### Joint position lists
* * * * *

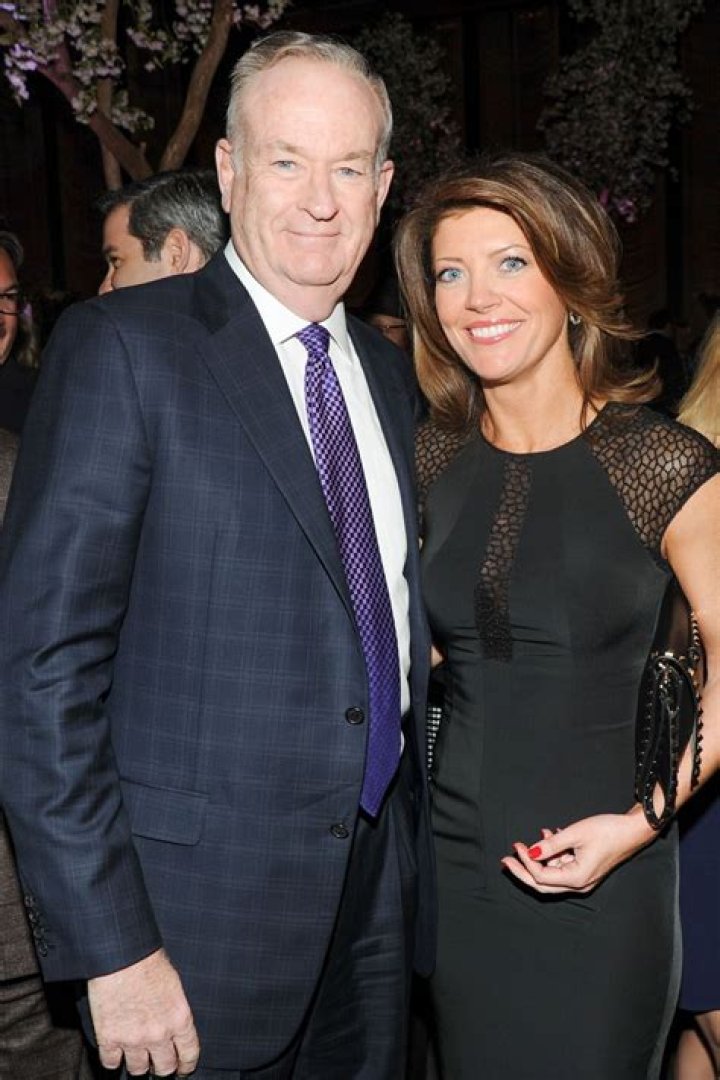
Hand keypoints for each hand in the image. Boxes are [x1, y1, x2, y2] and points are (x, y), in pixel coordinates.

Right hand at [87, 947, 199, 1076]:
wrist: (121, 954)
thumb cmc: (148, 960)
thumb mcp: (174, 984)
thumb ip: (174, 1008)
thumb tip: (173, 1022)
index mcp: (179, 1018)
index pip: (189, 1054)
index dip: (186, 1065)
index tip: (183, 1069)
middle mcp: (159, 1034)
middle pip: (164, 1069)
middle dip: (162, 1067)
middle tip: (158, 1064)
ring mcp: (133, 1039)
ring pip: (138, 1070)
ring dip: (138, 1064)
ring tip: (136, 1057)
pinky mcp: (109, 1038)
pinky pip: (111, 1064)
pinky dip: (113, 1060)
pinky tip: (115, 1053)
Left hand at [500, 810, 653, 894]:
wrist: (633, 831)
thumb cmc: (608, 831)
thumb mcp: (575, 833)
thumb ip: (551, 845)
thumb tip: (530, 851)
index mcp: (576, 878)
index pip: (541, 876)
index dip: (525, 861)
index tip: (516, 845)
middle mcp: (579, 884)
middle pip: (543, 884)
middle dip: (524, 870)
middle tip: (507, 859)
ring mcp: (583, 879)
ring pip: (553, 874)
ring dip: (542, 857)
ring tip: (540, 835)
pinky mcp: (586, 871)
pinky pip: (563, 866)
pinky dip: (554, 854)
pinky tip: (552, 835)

* * * * *

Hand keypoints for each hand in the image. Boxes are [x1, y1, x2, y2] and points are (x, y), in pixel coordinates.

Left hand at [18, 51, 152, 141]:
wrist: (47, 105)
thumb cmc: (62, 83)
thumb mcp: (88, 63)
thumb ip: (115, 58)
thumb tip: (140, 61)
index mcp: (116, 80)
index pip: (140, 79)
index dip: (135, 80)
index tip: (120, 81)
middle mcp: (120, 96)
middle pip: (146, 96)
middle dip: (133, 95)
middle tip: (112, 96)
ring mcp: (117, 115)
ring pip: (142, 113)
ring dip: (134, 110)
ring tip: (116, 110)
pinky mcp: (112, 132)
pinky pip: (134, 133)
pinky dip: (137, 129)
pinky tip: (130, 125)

* * * * *

### Work to be completed
Give only the lines from the one holding "thumb mcp: (88, 63)" through the one holding "pinky tip: (130, 125)", each restated exactly as it appears above.

### Result of this task
thumb mcp: (88, 63)
thumb ip: (115, 58)
thumb tip: (140, 61)
index mcp: (116, 80)
index pip: (140, 79)
index dip: (135, 80)
index tip: (120, 81)
middle mcp: (120, 96)
middle pip: (146, 96)
middle dip: (133, 95)
middle tip: (112, 96)
ring mcp: (117, 115)
ring pip: (142, 113)
ring dip: (134, 110)
ring tip: (116, 110)
pinky mcp: (112, 132)
pinky pip: (134, 133)
pinky dip: (137, 129)
pinky tip: (130, 125)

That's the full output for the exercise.